Transcribe the text of every entry below word for word, and leave the pictures out of your answer.

Records supplied below:

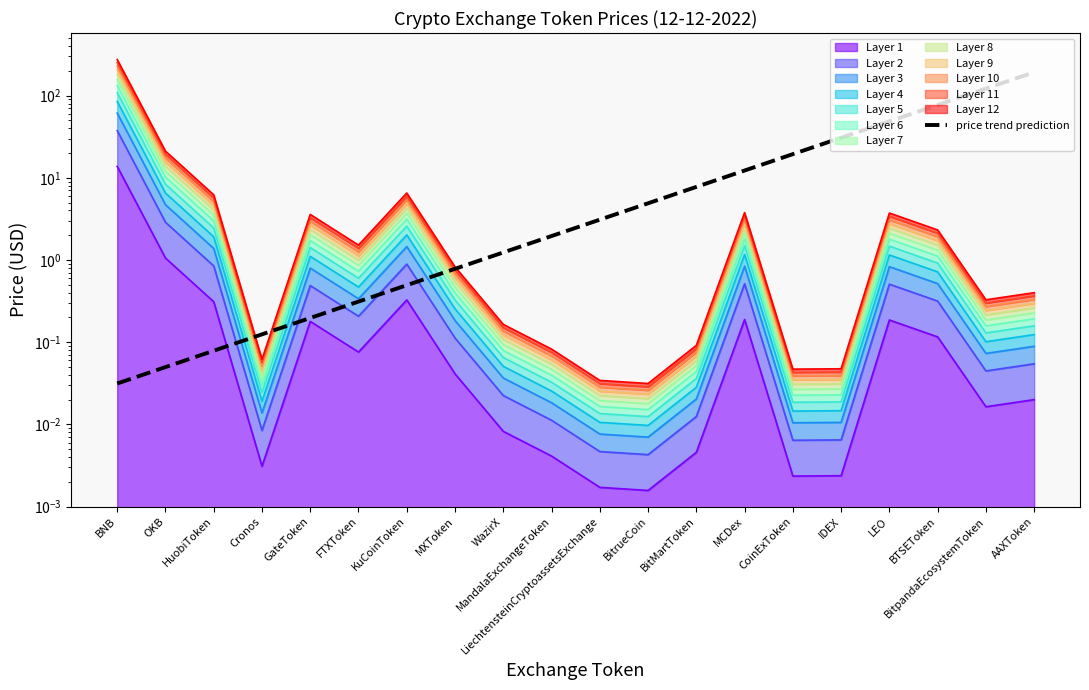

How many categories are shown in the chart?

20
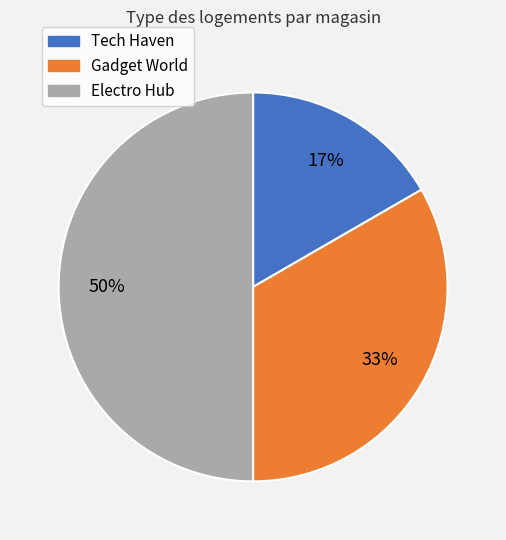

To the nearest percent, what is the average slice percentage?

33%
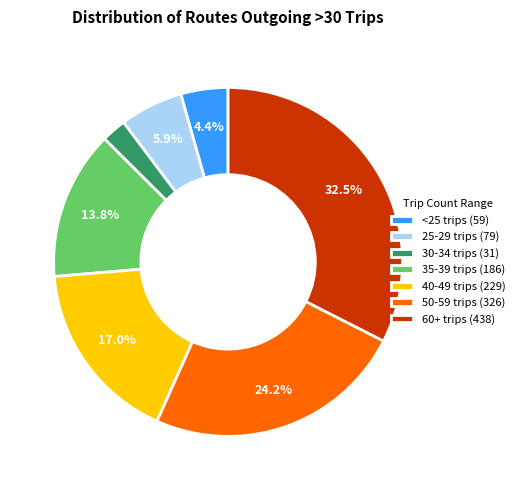

Rank the categories by value from lowest to highest.

30-34 trips (31), <25 trips (59), 25-29 trips (79), 35-39 trips (186), 40-49 trips (229), 50-59 trips (326), 60+ trips (438)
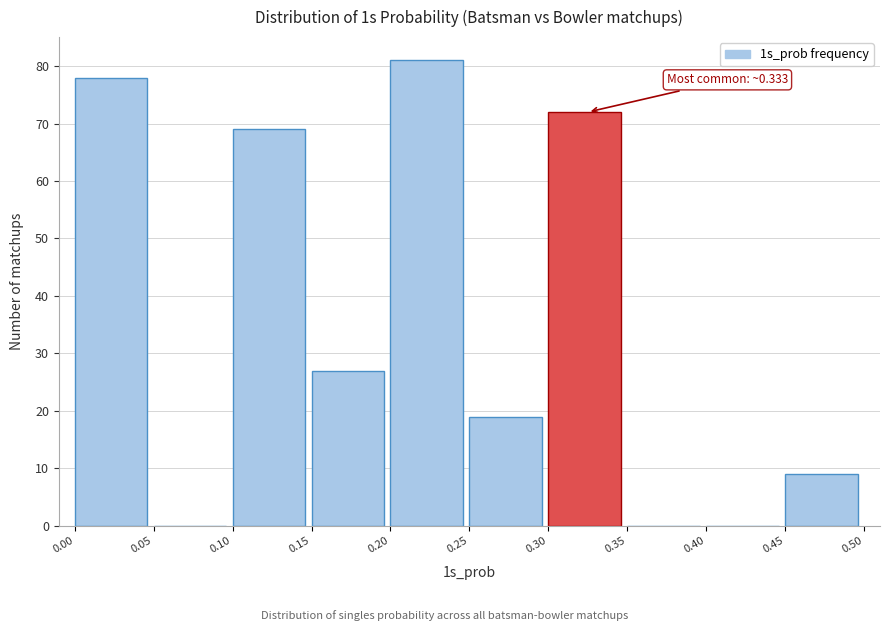

Over which range of the x-axis is the bar tallest?

0.20 to 0.25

End of Records supplied.

*Final answer:*
How many categories are shown in the chart?

20

To the nearest percent, what is the average slice percentage?

33%

Rank the categories by value from lowest to highest.

30-34 trips (31), <25 trips (59), 25-29 trips (79), 35-39 trips (186), 40-49 trips (229), 50-59 trips (326), 60+ trips (438)

Over which range of the x-axis is the bar tallest?

0.20 to 0.25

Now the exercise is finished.